Cerreto Guidi was chosen, during the 16th century, by Cosimo I de' Medici for the construction of his suberb Villa destined to be the hunting house of the Medici court inside the "Barco Reale" extended on the hills of Montalbano and, at the same time, place for the control of the territory, in particular of the Padule di Fucecchio, which at that time was very fishy.
Built between 1564 and 1567 starting from a project attributed to Bernardo Buontalenti and implemented by Alfonso Parigi il Vecchio, it seems that even on a design level, the multifaceted Davide Fortini was also involved, the villa was built using a large part of the materials obtained by demolishing the walls of the ancient fortified village and creating the four peculiar and imposing ramps "scalera", in facing brick and Gonfolina stone, called "bridges" or, more frequently " Medici bridges ".
The villa was built, as was done at that time, with the decisive contribution of the locals, who were required to carry out the so-called "commanded", that is, the consistent and lasting series of mandatory works which, after the fortification and construction works, they were turned to the seasonal activities of the ducal crops.
The building, imposing and sober at the same time, is located in the town centre, right in its highest part, and is the fulcrum of the historic centre of Cerreto Guidi, from which the road lines that stretched towards the countryside branched off and which, over time, would have been dotted with a large nomber of oratories, some still existing today.
Inside, in addition to numerous wall decorations of late neoclassical taste, you can appreciate important portraits of the Medici family, among which the full-length portrait of Cosimo I with the dress used for the coronation to Grand Duke and the portrait of Isabella de'Medici, work of a Florentine painter inspired by Alessandro Allori.
Of great importance are the tapestries of the Medici manufactury depicting the Four Seasons: although not originally present in the villa of Cerreto Guidi, they can certainly suggest the type, value and preciousness of the tapestries that once decorated the villa.

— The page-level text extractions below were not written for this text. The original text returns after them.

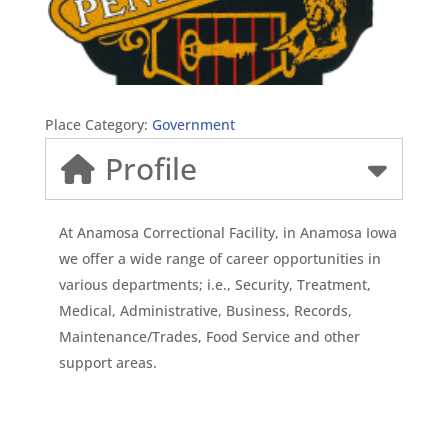
Place Category:
Government
Profile
At Anamosa Correctional Facility, in Anamosa Iowa
we offer a wide range of career opportunities in
various departments; i.e., Security, Treatment,
Medical, Administrative, Business, Records,
Maintenance/Trades, Food Service and other
support areas.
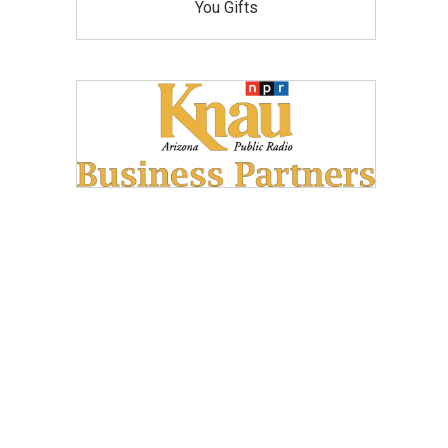
You Gifts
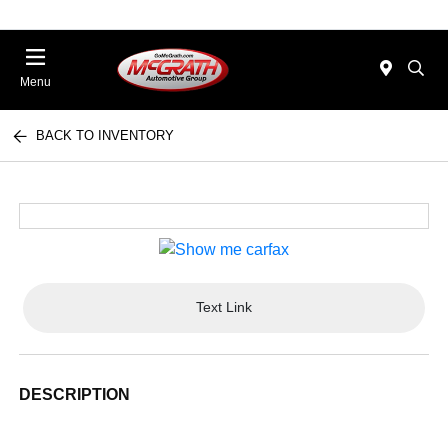
Menu
BACK TO INVENTORY
Text Link
DESCRIPTION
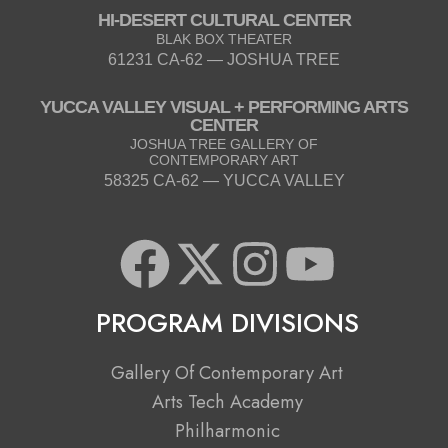
HI-DESERT CULTURAL CENTER
BLAK BOX THEATER
61231 CA-62 — JOSHUA TREE
YUCCA VALLEY VISUAL + PERFORMING ARTS
CENTER
JOSHUA TREE GALLERY OF
CONTEMPORARY ART
58325 CA-62 — YUCCA VALLEY
F
X
I
Y
a
-
n
o
PROGRAM DIVISIONS
c
t
s
u
Gallery Of Contemporary Art
e
w
t
t
Arts Tech Academy
Philharmonic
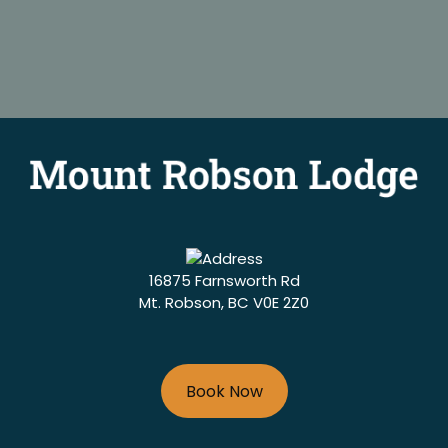
16875 Farnsworth Rd
Mt. Robson, BC V0E 2Z0
Book Now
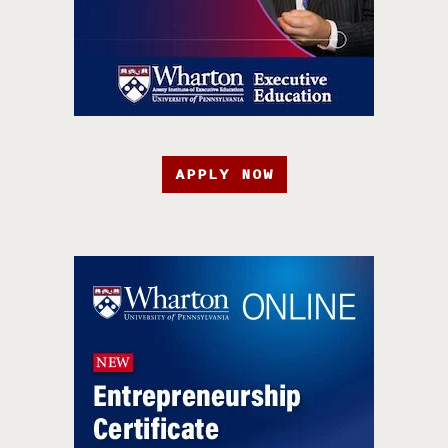
APPLY NOW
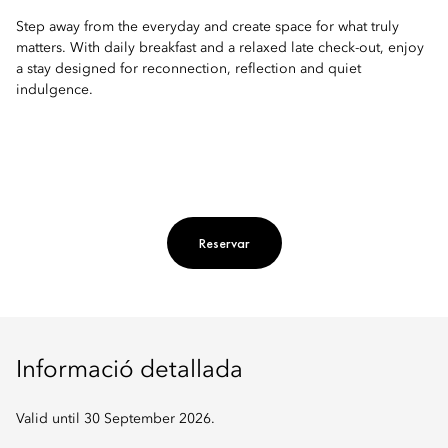
Step away from the everyday and create space for what truly
matters. With daily breakfast and a relaxed late check-out, enjoy
a stay designed for reconnection, reflection and quiet
indulgence.
Reservar
Informació detallada
Valid until 30 September 2026.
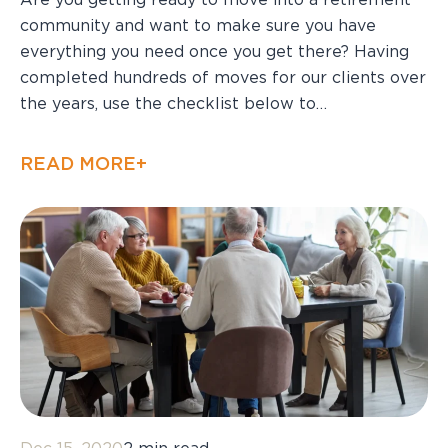
Are you getting ready to move into a retirement
community and want to make sure you have
everything you need once you get there? Having
completed hundreds of moves for our clients over
the years, use the checklist below to…
READ MORE+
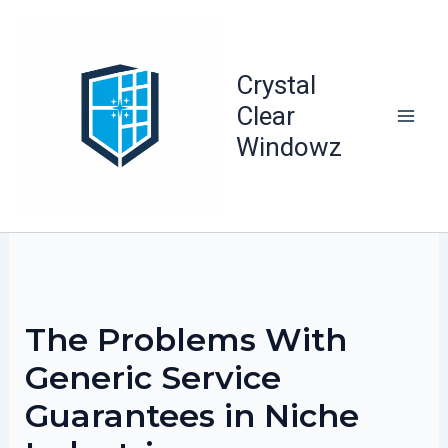
Skip
to
content
Crystal
Clear
Windowz
The Problems With
Generic Service
Guarantees in Niche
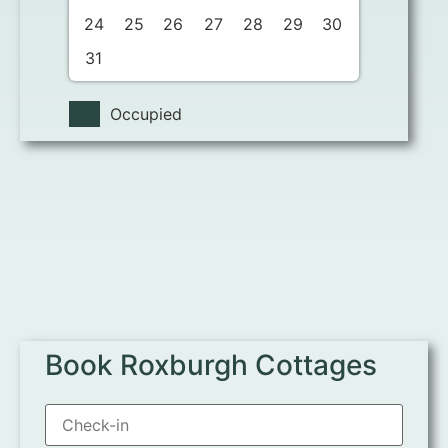
24
25
26
27
28
29
30
31
Occupied
Book Roxburgh Cottages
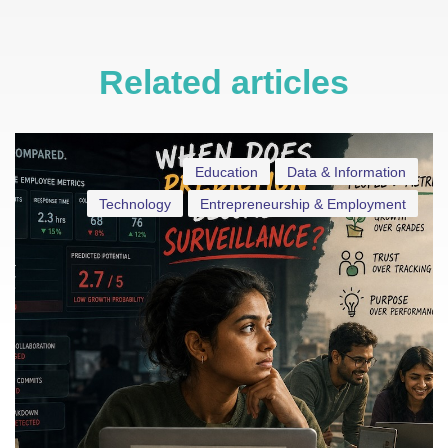
Related articles
Education
Data & Information
Technology
Entrepreneurship & Employment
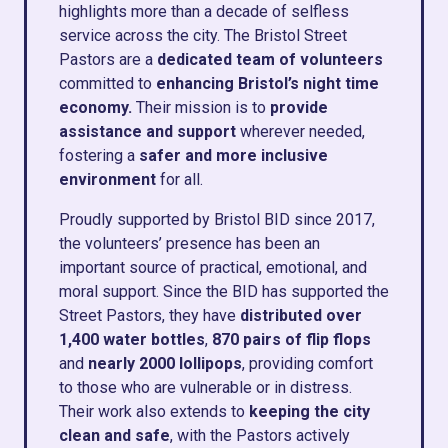
highlights more than a decade of selfless
service across the city. The Bristol Street
Pastors are a
dedicated team of volunteers
committed to
enhancing Bristol’s night time
economy.
Their mission is to
provide
assistance and support
wherever needed,
fostering a
safer and more inclusive
environment
for all.
Proudly supported by Bristol BID since 2017,
the volunteers’ presence has been an
important source of practical, emotional, and
moral support.
Since the BID has supported the
Street Pastors,
they have
distributed over
1,400 water bottles
,
870 pairs of flip flops
and
nearly 2000 lollipops
, providing comfort
to those who are vulnerable or in distress.
Their work also extends to
keeping the city
clean and safe
, with the Pastors actively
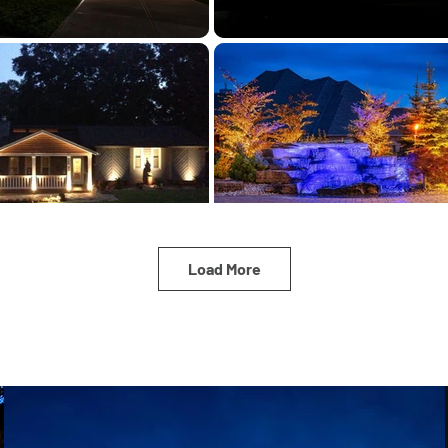
Load More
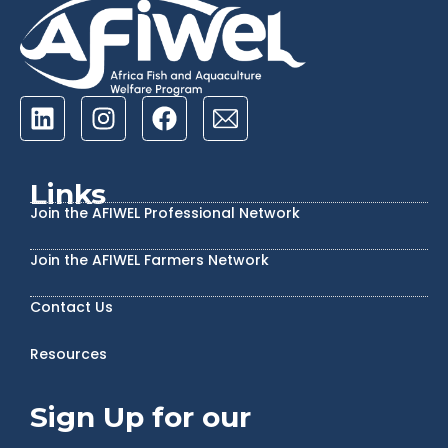
Links
Join the AFIWEL Professional Network
Join the AFIWEL Farmers Network
Contact Us
Resources
Sign Up for our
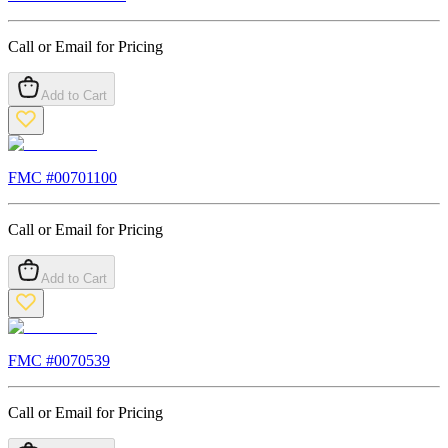
Call or Email for Pricing
Add to Cart
FMC #
00701100
Call or Email for Pricing
Add to Cart
FMC #
0070539
Call or Email for Pricing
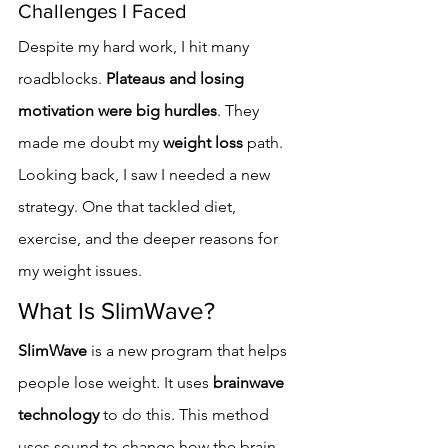
Challenges I Faced
Despite my hard work, I hit many 
roadblocks. 
Plateaus and losing 
motivation were big hurdles
. They 
made me doubt my 
weight loss
 path.
Looking back, I saw I needed a new 
strategy. One that tackled diet, 
exercise, and the deeper reasons for 
my weight issues.
What Is SlimWave?
SlimWave
 is a new program that helps 
people lose weight. It uses 
brainwave 
technology
 to do this. This method 
uses sound to change how the brain 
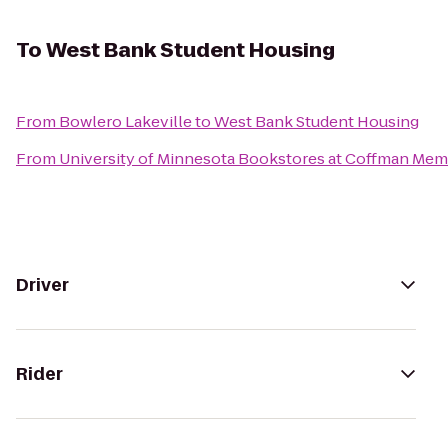
To
West Bank Student Housing
From
Bowlero Lakeville
to
West Bank Student Housing
From
University of Minnesota Bookstores at Coffman Mem
Driver
Rider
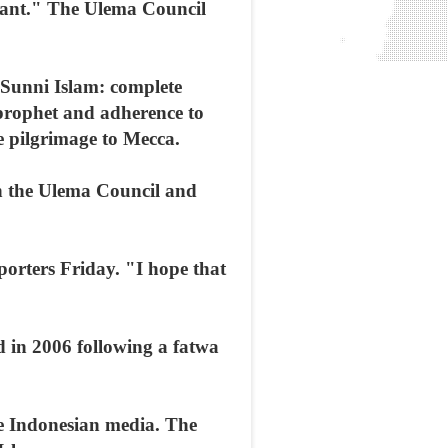
deviant." The Ulema Council
 Sunni Islam: complete
prophet and adherence to
the pilgrimage to Mecca.
th the Ulema Council and
porters Friday. "I hope that
d in 2006 following a fatwa
e Indonesian media. The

Noteworthy are the works selected largely from those of the bequest of the antiquarian Stefano Bardini: paintings on wood and canvas, inlaid and painted chests, sculptures, majolica and hard stone artefacts.
The relationships of the villa with the Padule habitat are illustrated, inside the building, by maps and models.
Since September 2002 the Historical Museum of Hunting and Territory has been set up on the first floor of the Villa. It houses a collection of weapons, mainly for hunting and shooting, from the 17th-19th centuries, coming from depots, donations and temporary loans.
The Villa, which is part of the UNESCO Site "Medici Villas and Gardens in Tuscany", owes part of its fame to the figure - already mentioned - of Isabella de' Medici, favorite daughter of Cosimo I, who used to spend here periods of rest and leisure.